● **Exercise brief**
Your task is to copy exactly the lines from the line containing "cup: none [34,305,64,347]" through the end of the listing below, with pictures left out.

● **Given data**

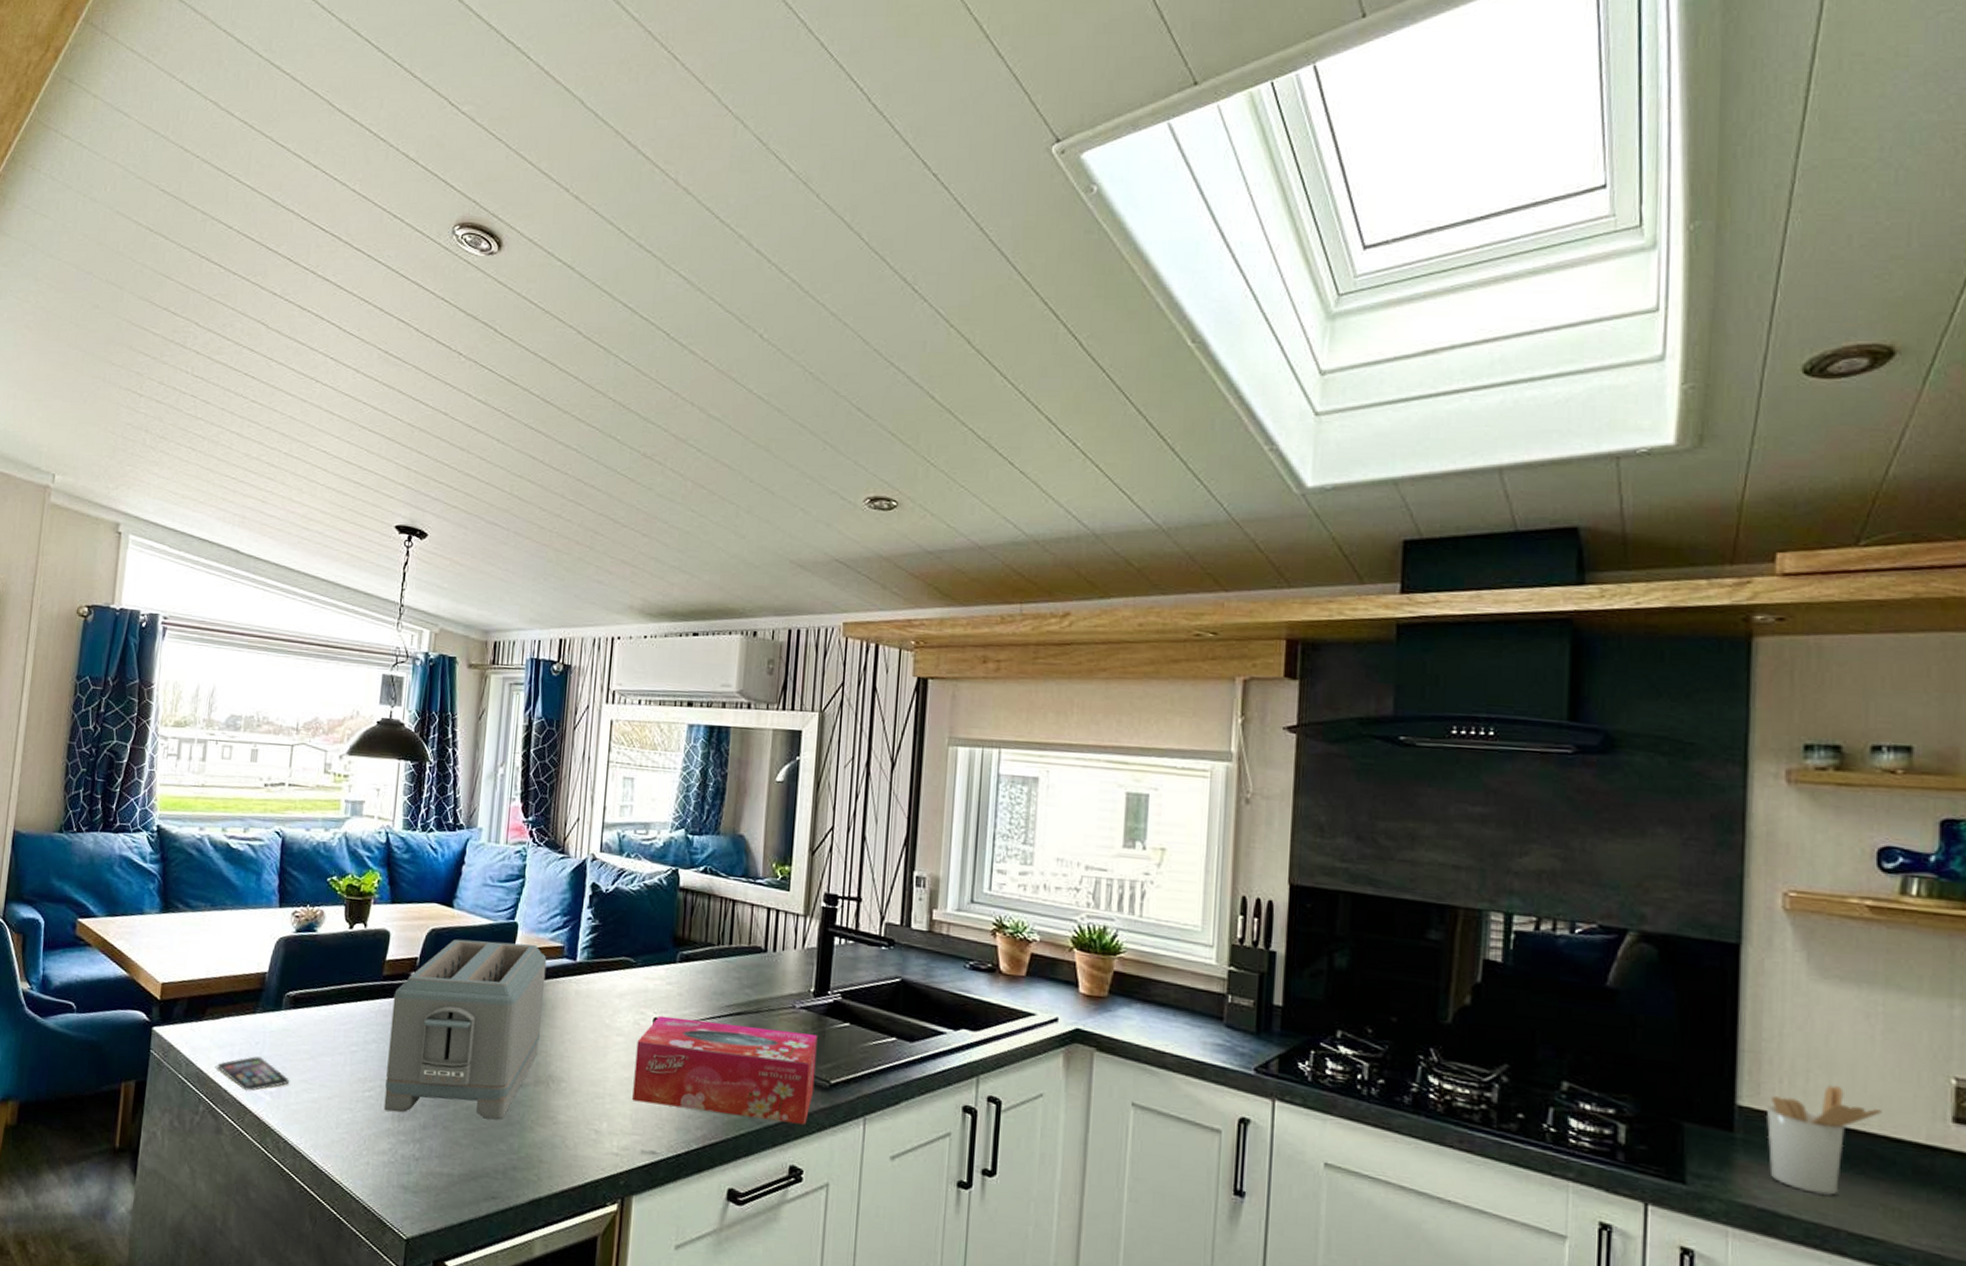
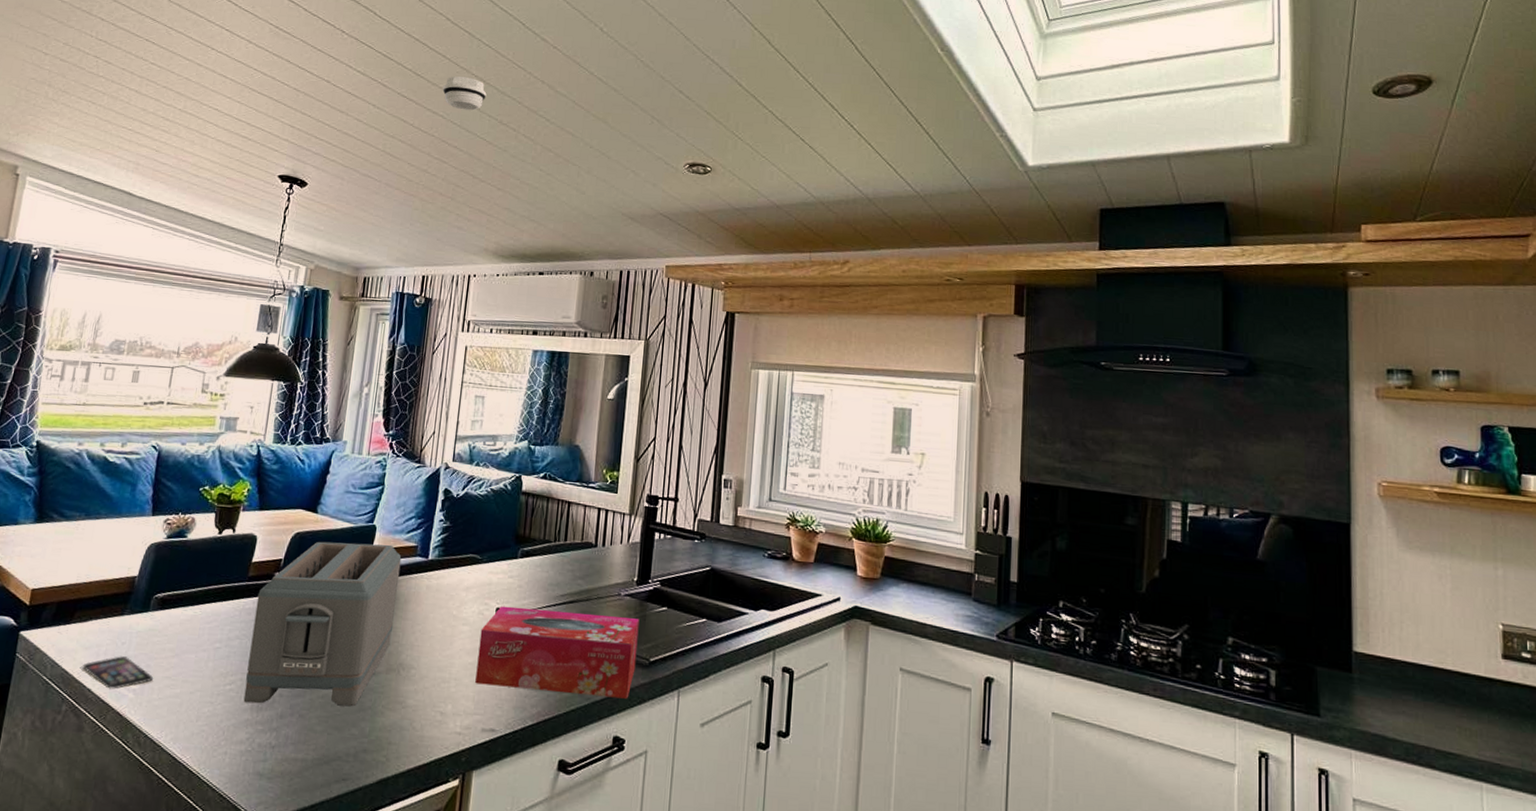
smoke detector: none [576,401,627,442] -> present [442,76,487,111]
utensil holder: present [1767,1085,1882,1196] -> none [1375,633,1454,721]

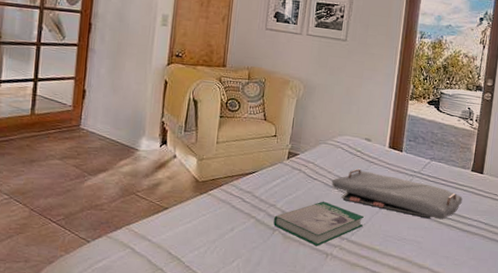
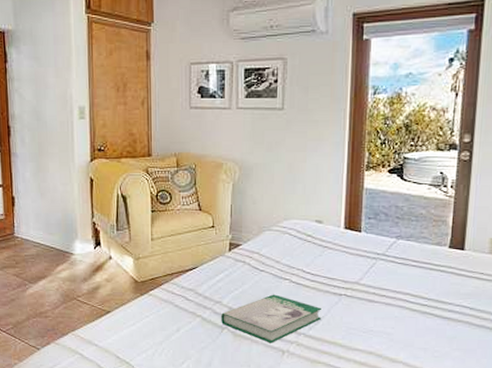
serving tray: present [331,168,463,220] -> none [281,255,440,307]

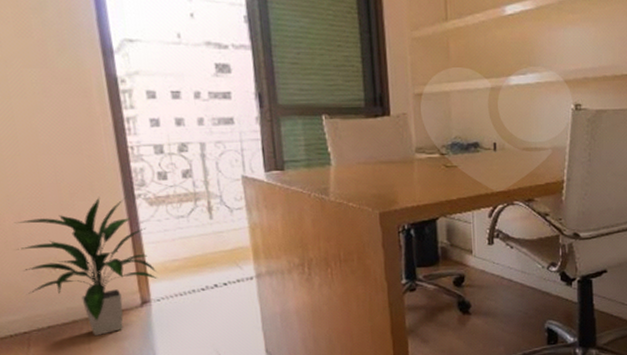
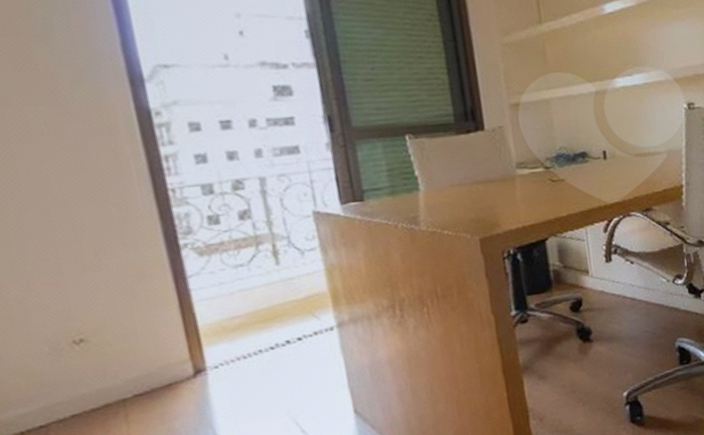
indoor plant: present [15,196,157,337] -> none [22,248,213,420]

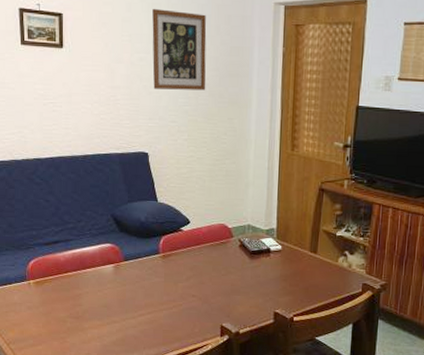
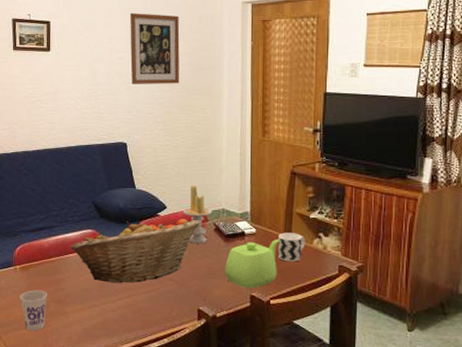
cup: none [34,305,64,347] -> present [19,290,47,331]
fruit basket: none [88,234,225,299] -> present [70,218,201,283]
candle: none [206,199,238,260] -> present [182,185,213,244]
teapot: none [249,256,305,305] -> present [225,238,280,288]
cup: none [303,250,331,280] -> present [278,232,306,262]

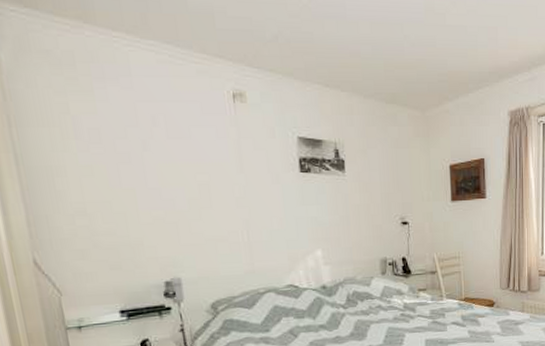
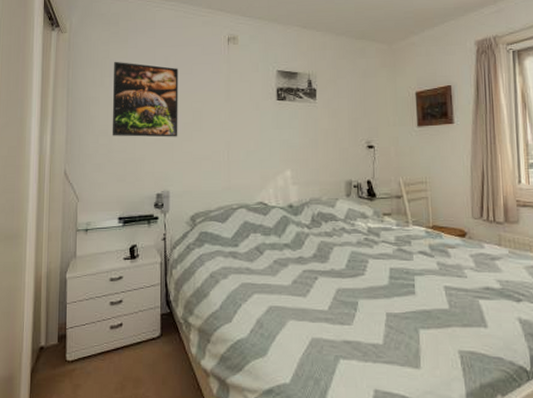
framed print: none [78,118,183,216] -> present [112,61,179,137]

● **Response to the task**
cup: none [34,305,64,347] -> present [19,290,47,331]
fruit basket: none [88,234,225,299] -> present [70,218,201,283]
candle: none [206,199,238,260] -> present [182,185,213,244]
teapot: none [249,256,305,305] -> present [225,238,280,288]
cup: none [303,250,331,280] -> present [278,232,306,262]

framed print: none [78,118,183,216] -> present [112,61,179,137]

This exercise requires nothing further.